WASHINGTON — A measure aimed at solving a decades-old San Diego problem--the fouling of its beaches by raw sewage from neighboring Tijuana--was tacked onto a popular clean water bill Tuesday by a House subcommittee, virtually assuring its approval by the full House this summer.
If the Senate approves similar legislation, as California Republicans said they believe is probable, actual work to end the pollution problem could get under way as early as year's end, one House member from San Diego said.
The amendment, passed on voice vote by the House Public Works subcommittee on water resources, would authorize construction of a $32-million "defensive pipeline" system to funnel untreated sewage from the Tijuana River into a Mexican canal before it reaches San Diego-area beaches.
No Waste Treatment Plant
Tijuana, which has no waste-water treatment plant, now routinely pumps sewage into an ocean outfall, but its pumping system frequently breaks down, spilling the sewage into the river, which empties into the Pacific just north of the U.S.-Mexican border.
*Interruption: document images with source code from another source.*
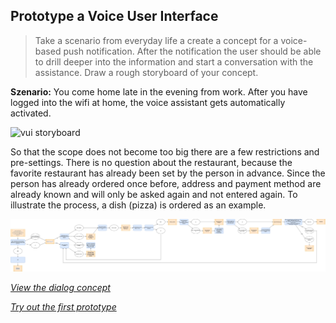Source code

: ## Prototype a Voice User Interface

> Take a scenario from everyday life a create a concept for a voice-based push notification. After the notification the user should be able to drill deeper into the information and start a conversation with the assistance. Draw a rough storyboard of your concept.


**Szenario:** You come home late in the evening from work. After you have logged into the wifi at home, the voice assistant gets automatically activated. 

![vui storyboard](/assets/vui/vuiStoryboard.png)

So that the scope does not become too big there are a few restrictions and pre-settings. There is no question about the restaurant, because the favorite restaurant has already been set by the person in advance. Since the person has already ordered once before, address and payment method are already known and will only be asked again and not entered again. To illustrate the process, a dish (pizza) is ordered as an example. 

![vui dialog concept](/assets/vui/vuidialogConcept.png)

[*View the dialog concept*](https://viewer.diagrams.net/?highlight=0000ff&edit=_blank&layers=1&nav=1&title=vui.drawio#R7V1bc6O4Ev41rjr7kBT3y2OuO7tzrZo6Z87sm2zLtjYYvIDHSX79qiUB5moSG4RJ5mFiJBBC%2Blr6utUtTfSb9ePvIdqsPgdz7E00Zf440W8nmmYaGv0fEp54gm4aPGEZkjlPUrOE7%2BQZi0RFpG7JHEe5G%2BMg8GKyySfOAt%2FHsziXhsIw2OVvWwRe%2Fq0btMSlhO8z5JVTf5B5vBKpqqJkGR8wWa7Eqx1TZEzR7GEZBltfvG%2Bi6Qv2j2evUVKWuD9aoXmw20vS7yb6TRgEMf%2B1frzBHjRt0mz8ufua3LTeIfbjNg8Q7wv2Pn%2F5osaffzzpv999Dzd%2FXohSfiFvi5PPsDxa3nW0QT7UOn4SLWX9s4WqXi8CP76IWD9e0RtUdfOYZdJfS%2Fj7AT8BJrbQTiSK6Z8V3sYYCtxMbvTJlQFpPpqt6J8PaBtB1hI%2FBOs19i%2Fp789w17U1W8WYPc6KSsq4iyIMlZvSPPqR9Ld%2Bn9SbNgCvOq%2BIaPv0KzTWYxjaRKXZuxWJ8fcNmkHujgKcpq3itSeyF8TzbgIvCNmz%2BhxhZzGDxonD4AHv5VgzB08X6ft%2B4TDGj7UdpabdT6UKB2sch9Bc4gFDACYRKEtc7zJ4agk6V%2FvIFGlISMQyLTlDBf0hgPECkOgvB8mMNw0AJFxO%2F%2BNaE0DnDeBFcbLfqv4bXECzKQxXC7Qm3hN%2FkJaG1huWqesG%2FRtsWK9HyI9KeWmZpZwV9n7hmMwQAA7TL3jVo62fQSFBXv39UPmLCIdkkf%2FwQwK12UYgKn4QkwWtUEwCvxbxPHkavvdMHz3zLgt9t%2FiXbfyMAd0wXcQNcwpMJLfbkCVg4nvBcslajUCjKT8uPrEe25FwDjMMganlDz%2FGIXrg8qXQQpaU7rCpKIov284xdKrfwM9NGMxwFB2eZzIu8XUbe8TH1fPPYoGtWeX8M7fdqaJ0Mv%2BkBObQ%2FJNSppNPQNb7BCRd6A5MKy8q45D8UOzGeQHJA94PQEJy0iGSkEeWlA3ezjDIMU0ASaDt512JjDWZz%2BE1lRKZcUNFfJLQV1T1RKJlHhQt1awQLa0ryXIrJKvQGXhO9SVxGYTxKlgGPvLustRCs2X3fAqCjei%2Fv3EcP4nGRNs4KNDsQkvT1gyf%2Fg%2FlXZrJ5U9RPLu4fcxdPSVXjyTee4xe%2FRRvgN%2FZQ3CRPMO%2FFz6yuU9pmwR0KsGHlakYhUscN91XA5IQe5TY%2FcpXpKrLxaPfAuLHGbhU1b00nRzADL0AHP4N4sF9ZfFwWWZxeOffWSqL4TD9qtdD02kBTX9%2BBSYAEHgPRRGZjRJXeltcVcNqb3CpGluStNOjT3NPhz7d7Ax9X%2F%2F7cff3P56%2F3Xo%2Ff%2Fnxw8%2F7D%2FcXieDIHQhPOTi1HZ30Y0enoyYktd4iRV8AFGq2QmEkviAhGNt4AePFsaqZoEjJn99qeGHGymrp014Gfynk%2BEG4ptQsy9sJMYRMQ9B3xaMIweEFrfOM%2BMvyk0COLgTPgbyU6iR5hGLQF6UqSV1YThxS8regZSWlMs4EQ0QQzvNvTB%2FMVJOLQmtphsMbSjNc8cNM2mxOoo2HRHtRzYskb1p4AYoLry%2Fpd1RXa0sVKaTIJqojdAdF6yg25%2BQVJcOpYHNaxYjbmaFOrbfUvQvPGxGeO%2FoBUAYzkOSsGX3bLgoCJ8WWURBRu0rh6ldEq2wZx9JaQU%2BT34zSXmoJVx2O3uPKJKhpOQmjtF%2FJTvXiAk3PipFqv4%2Fyb32U%2FxOdA0HStQJDUqQPv1UGr3fZeXOyA8URti60zhwNJmyVCP58I8%2FPAIb7rb9ckcmep0HrNaAhyZ0mXTPRqtT6TmiP3Ux7MhPgZN8AmNkDa0yAMuiSPSS6ZKivpUv6gYI6pktalVLcCfRehzy7T%2BjZLbGnScWe4RYYtpvZg18KP7NI%2B7szJFe3pNEd%2FJRL19Hyo5%2FqNIOQXnzDIaFfBZN6IzC1PoHpnicwi6rfq1FZXKjrGJW6VQJhh6u4eVyBh%2FCB9Ta4KsL0hGjT2g6DhlKNtiNhZJv2paLqimk5OoWCqeex4KiXFBC2q7iWamqua%2FULjfLCKzfIVyyHfUJT7OVR0N4DI8RUq0FTVh508Aa%2BiH2jeT0xb19CjYVzuChskvpL7IOjQQ5qifSFcqkWfDb04waS5JZgsQAts4P%2BM%2FTKrkpWLoVa1Ju09ziJtBdrsxuxtgqDes9M1yhTDdB1xyi3HORNcqsYat6D4EIbuuRq74bdN2%2Bc%2Bp2yntkK8IbDB%2BQz5L0gumVcq3dmwY5VFQpTaceyurJjmWXe3MfkespJsq2mxeP4ZPkBaWVD%2FV8QAuYhf8kstCJmLOAL3WlIAB1WwKDr3oOQCUnaoYjJEzQP4hEAUQDVAUm8xlRcCabdp91%2FIN4CCkX%2BlFDNA4y9o5YvVSmsj5t9ro9X%2B92ppTY%2Fb787vbW5t4bS9CNvSTVPHgn69eNoIzOtiuXMfiMzk%2BDr852OkiY9rLNJdUs15Mz7ew7riqO%2F0DzbtRWtfdfV2GyPVLfd4gpVkfV1rW4rpSHzB2Ma68rYdapy8zj1o4a9ZtrQzzBoF2i5fLcOsx%2BbVyqO6qWiGnlxdNxXWbW7HFrbMo%2BjzWHHDa1l5vFHW8%2BMMkGX6XbhDk8u3LPnB2ZLEPP1YVkgtprVljE1tHXsmthxo4VZGi0qt4rxAzaG7DAdBEIYOP7axijGPKgfQp%2FnbE1LSexto5yY5ft9mXLkYgCLUUZrV5sar%2Fij4zGVwmxk6%2FkyuqbH5dUMTo%2BXZMrs2xGTQr%2BSFA9pGu%2FVKFYtRc3BqCenty%2BUmiFYq4%2BWouM6yOy3g9TBdFCy29%2FA7TdmeWn8FmgCLLEx0vC8XU%2ByxYBJslLADJuH1ZGbLOUTok%2F6e0sTkA5M43pLWygsayznRzNKywYDUHTsfgQwdby093eCSN0sK30uhyB9chfzrH6spwOcvxKv5cNalVQbjFn2%2BUuiZPBjHILB5SPfYo0tuk5JHONh217kqz52P6StQ%2FBabQ38llzbS9kOzx1WAb5z5D8MHKpqW6%2BWzqBq9WMm3F%2FNUgurWYauHxil%2BzafW60NYnLRXzaI3Ykhm%2FPPax66uPWXACfiP28XjMnecE8Y2L%2BaxzeKPTQJSy%2FAYeR%2BLwOYLbSzny3aUh1bqiZolanOD7bzK0Vr6jnG3MO4jXh%2F0SmCaQWsVYrmZAqeDsXN1uMwIatFJxf5s5NtnLto2G1XYm2pPmBJNfdEI8E2dPh9XkgGxKhUQxkaaJ2zZ%2F92220nban8xy6Hd1%2FjEM9W3OrGh%2BiPQcTX%2FgT1gTS%2B3%2Fc%2BOxo35zGtwcmInEi1U8pIW87jSOU8dpnz3Apqk9MOHkBMwBo%2BJdGKCY5KH7uBMDZlcqdNHG1ydTMGklNcKB%2BALLTZF643m2ma07%2FF1GnLlZy%2BTNrVcQrlsWvIA1X7VpVqh3bKDLTJu2eNV%2BGkeAzU%2BY9OjjO00cltZrMdReUMcD3Habvg5kj1R3DKy93VezhIVNog7DcHc%2Bk2OMeRgfIu0drWhH2afU6uwhA97d0gNgbISi5uMVZ0UbMEIup2zXGa76c%2FeBVO6sfmlA3sVbsqDEmSNOn%2BGG6zaneGotTWEc2Vqukl1dwD69U8xBFbtt%2BE3PqxGP0CTyYBQ5lb3GYPwfMTCLetRuFKdT1yy3P6OFq1ZuOqnlq1rKd9F0tmJasqlTnMrbAs4ILf8DEMfOwvER%2BY7Akc%2FusRvKBCD0%2FgcD4WbS7btGQoQ5GqnL3d1W2rhqmKJlVO2u3IJZM7FvfYGQA8%2B4kZGqB1IdnpsQWspQbhuWVjdeZxx0d5ttr2IdhQrrnDMAuo%2BrC88ErAl680qcrZ7y6VavQtICzV0pxWNIdhOJxXyRSmaIPJbIXD0atLVtEfTr4sJHtnvr1ZQHCWVjIk1fUirWjO9%2BIZrTxa%2Fipg55Ch6SJE4%2Fco1ZyhGbNVpZ%2BQqE4Foa39WjLNTyu6JwhfH9IABKBChC1eerT9mIMF14L94oSTbZ%2BWp04JrfofxTbxqThdfJ%2Btdtj32UX21BiiC0uiNITJSDt%2FWWrrqqQefTz5kW3dTyz1QNpaqnE0rWjOGd7zMkeL1Ha3JpD2DT1tEBQLkzwWCt%2BOjWVTTMBN2MPxM3e1%2FAybNo%2FBgqcrEhcTKp2P3mw4rVp1inllE8lVLitOMR%2BY3U9XJZqlK3usnyl2kKCusGZXNpHkibnOqajuMMUpCvemCoqiLYsat9Aa8O1Po03akEOVil65Z2Wfn1PwUz1oW4C7r9Cnpko2GDLeii1QLx0eKl0EzsmQUQ%2FtAZGWpkrWmzBWyIvT3T84458kAVaf2No9X%2B9Pd1b05uyuEJN4DIYJ3ZBpJa8ets4pyrAe8i1Eoy9Dd1Mlc2eRRGi9xv4CRdH4Ywd1S6J1uxr4%2FfgIdAj8ChNR5X19xRFUN7NWQv4ITpRrQFStCFwol%2FlTOkXLDOI0uWp9Ws7csL%2FJT3ZEhTj51XEOqNknPLPiKKlTu9mU11ALZ1aY3Z37Ww2KsqIzisNdGySgVqSVS81N9qd%2Byr1xuEKttw3sGudkqPbl9dxUy9ojsvi5VklkPZi7yLLkDU21Jp9pUmwPbH5rtoCbP94it7Cr3HLP6WQri4iwnbsqIvQveZGsZtMwrRd7%2FBMmVFGbo22zR%2FaUNhjfD2wZi2%2BBZNh9X1kTv8KKV3zdH3wRie34zV7zNZz7vAnEvkmVx%2BRAmmNQoIIyyb7zVxD6eLUW%2FuDF13RzuNgg1M1itFsF6U43a%2BrHQn9OfuP1ZLrFOMPZnaxxphzDdcvFiIlJ8DAsR1qjuJmedOVQazYYDjrWqptpr5qNFs8rN4o9UkNGXxrnaxT3lNMOxPmWHkj8U%2BseKH5J4f6jA4MbeuXgwVX5vSru6PzKjKn5jTgHLtLyLZ3JQRDjkenWc5FU06danow4yHeEx%2FtxdLOjlqPJ3l4sA0d0usolD9Fl29p1upFNse3GZU8uje9tKYPdWWeUdTvRGVT9WCKmtqDpFPYVHH%2FvlI73MLqTFXoZBqDiZjMzba3VZ6ojwh3%2FAg%3D%3D)

[*Try out the first prototype*](https://app.fabble.io/prototype/2d1607)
The canal, by contrast, empties into the Pacific Ocean at Rosarita Beach, far south of San Diego. The Mexican government has agreed to let the United States divert sewage from the Tijuana River into the canal and has pledged to build a treatment plant at the end of the canal within a few years.
"For two or three decades, we've had a real problem" with Tijuana River sewage, said Rep. Ron Packard (R-Carlsbad), a member of the Public Works subcommittee and author of the amendment. "It's been a severe health hazard, and it's polluted our beaches. This is the first major step toward solving that problem."
Packard's amendment also would allow construction of another treatment plant for Tijuana's sewage--on the U.S. side of the border--if the Mexican plant is not built as promised.
The full Public Works Committee is expected to give routine approval to the amended clean water bill today, Packard said. Environmental lobbyists say passage of the bill by the full House is all but certain, probably next month.
California legislators took the same amendment route last year in an effort to win federal aid for the Tijuana sewage problem. But the effort collapsed when a proposed renewal of the Clean Water Act, already passed by the House with the sewage clause, died when the Senate failed to pass its own version of the bill.
New Clean Water Bill
This year, the Senate Environment and Public Works Committee has already approved a new clean water measure, and full Senate passage also appears likely.
The Senate bill does not include authorization for the Tijuana River project. But an aide to Sen. Pete Wilson (R-Calif.), former San Diego mayor, said Wilson probably would seek to amend the bill to include the sewage project or ask the Senate to accept the House amendment.
Congress allotted $32 million for Tijuana sewage relief last year, and the money could be spent for the pipeline system in the fiscal year beginning Oct. 1 with only routine technical changes in appropriations legislation, congressional staff members said.